→ YOUR TASKS:
1. According to the piece on retirement security and other hot topics, which event is the one room it names, and where and when was it held?
2. Write the next part of the piece on retirement security and other hot topics, starting after its last sentence.

→ PAGE:
------------------------
5 Rooms, 5 Themes: Retirement Security and other Hot Topics in the Spotlight

One room: the DCIIA Innovation Forum, Charlotte, North Carolina - March 2022

This piece is going to be more like a meal than a snack. So, we’re serializing it. These are the things you need to know from five rooms we’ve been in this month. OK one was a chat room, it’s true! These five hot topics are culled from conferences and calls thoughtfully curated and hosted by the Aspen Institute Financial Security Program, DCIIA’s Innovation Forum Team, Georgetown Center for Retirement Initiatives’ State Retirement Savings Program Network, NAST’s Legislative Conference Team, and even the Conference of the Western Region Chartered Financial Analyst Societies. So we’re going to spill it. The question is, what are you going to do with it?

Topic One: DEI - it matters - everywhere and in every way

  • In the workplace. We’re going to focus first on the workplace most of us experience - the one that offers good benefits and looks, on some days, like a solid path to the kind of success we got educated for. What we heard: this workplace needs to look very closely at how it is providing opportunities, career advancement, and respect. We need our leadership, our credentialled rank and file, our podiums and our conference stages to be more diverse. When they are diverse, we need the speakers to be addressing their fields of expertise, not just the diversity gap.
------------------------
→ DATASET RECORDS:
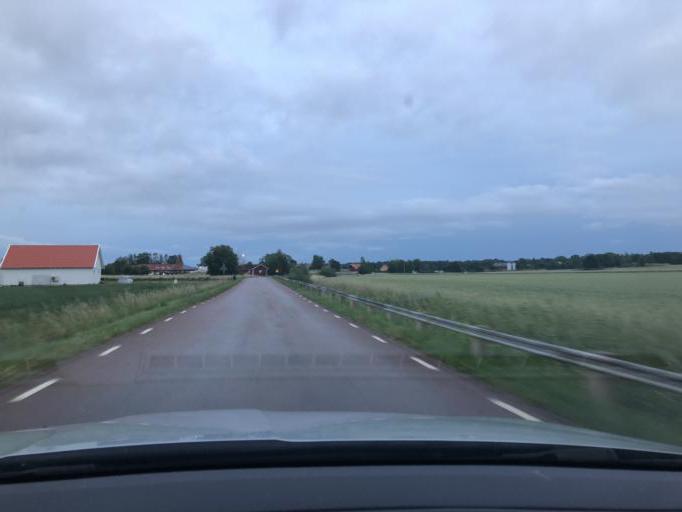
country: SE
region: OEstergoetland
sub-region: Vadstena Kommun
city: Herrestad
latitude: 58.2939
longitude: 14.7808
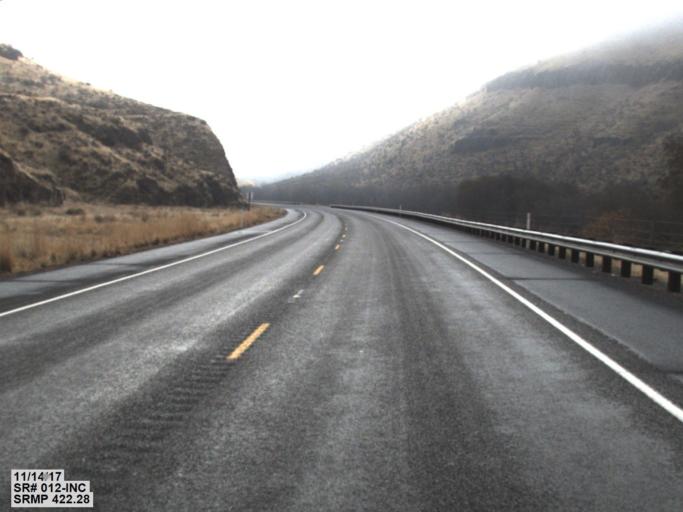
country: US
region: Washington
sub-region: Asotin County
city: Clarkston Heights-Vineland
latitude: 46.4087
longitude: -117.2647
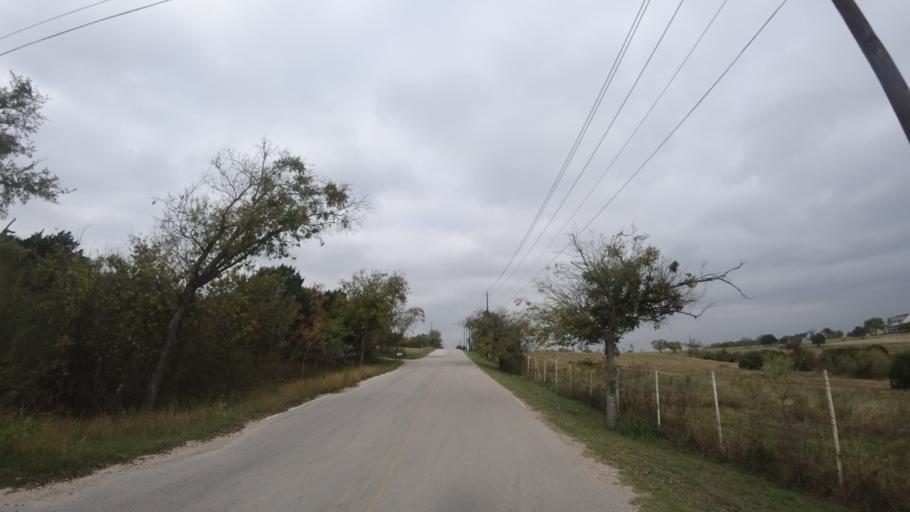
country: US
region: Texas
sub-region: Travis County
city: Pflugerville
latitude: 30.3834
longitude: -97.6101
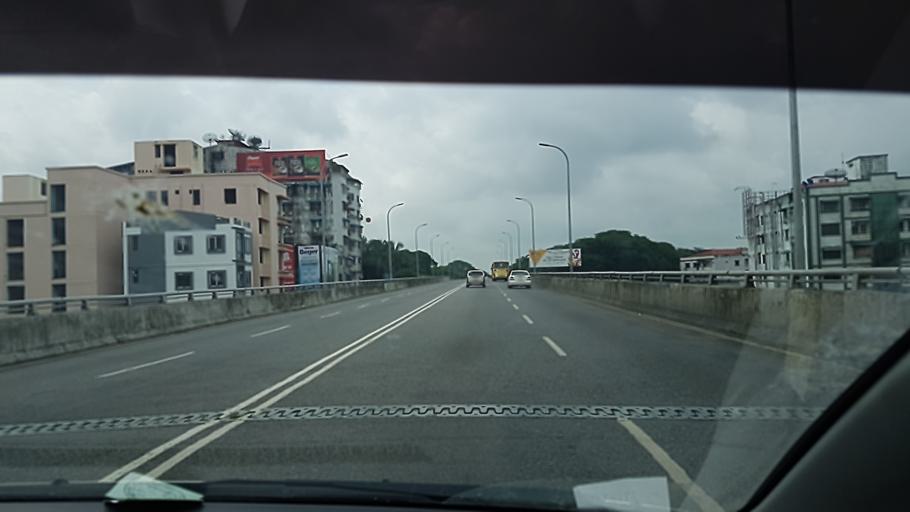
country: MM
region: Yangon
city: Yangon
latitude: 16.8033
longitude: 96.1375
------------------------
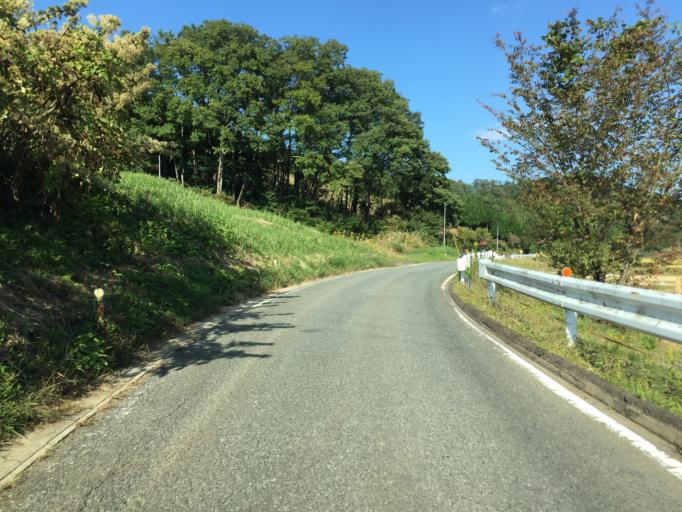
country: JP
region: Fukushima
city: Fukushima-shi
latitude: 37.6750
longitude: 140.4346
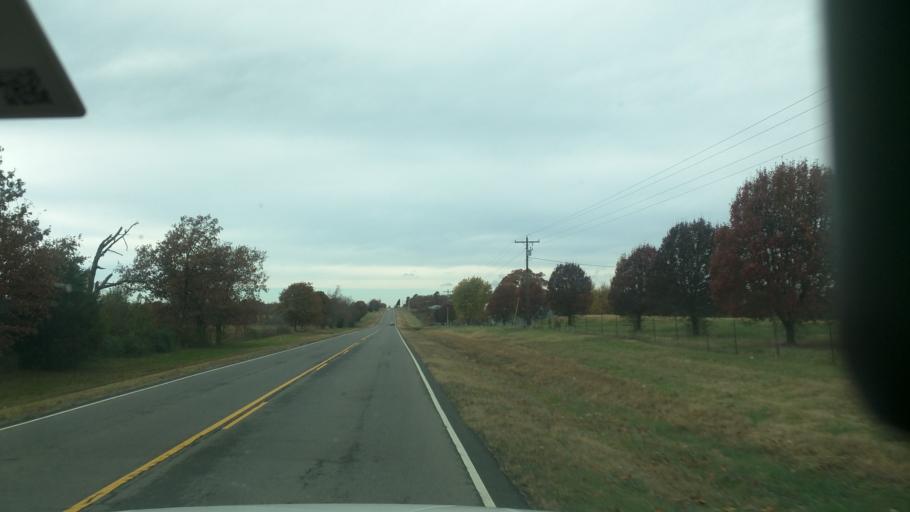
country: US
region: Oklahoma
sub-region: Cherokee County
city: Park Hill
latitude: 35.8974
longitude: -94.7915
------------------------
→ THE REPLIES:
1. The DCIIA Innovation Forum in Charlotte, North Carolina, in March 2022.

2.
  • Challenges: We talked a lot about pipeline in this particular meeting. And also about practical solutions that included the creation of Diversity, Equity and Inclusion teams (committees, councils) that included CEOs, HR, and division leads. These teams are focused on the development of visions and goals for their organizations. “We have a data focus first,” said one membership organization, “and we are creating change by leveraging our influence, our voice, and by actively improving our pipeline through partnerships including HBCUs.”

  • How is becoming more clear. “People don’t ‘do’ because they don’t know what to do,” another speaker said. It isn’t easy but the kids at the front of the pack are focusing on 1) definitions - what is diversity and what is inclusiveness; 2) data - determining what is important to know and how to collect it; 3) measurement - actual versus intended; and 4) tuning and improvement to keep changing outcomes.

    Another organization described their process as looking like the 5 W’s. “We ask ourselves who is in the room, what are we doing to empower everyone to get in the room, and how can we be inclusive in such a way that all the voices are heard.”

  • Two more ideas we love: If you’re looking to deepen your network and improve your speaker stages, start following Sonya Dreizler and Liv Gagnon’s Choir, a diversity certification program for financial services conferences. We learned about Sonya and Liv through Emlen Miles-Mattingly, and loved this writeup on their launch.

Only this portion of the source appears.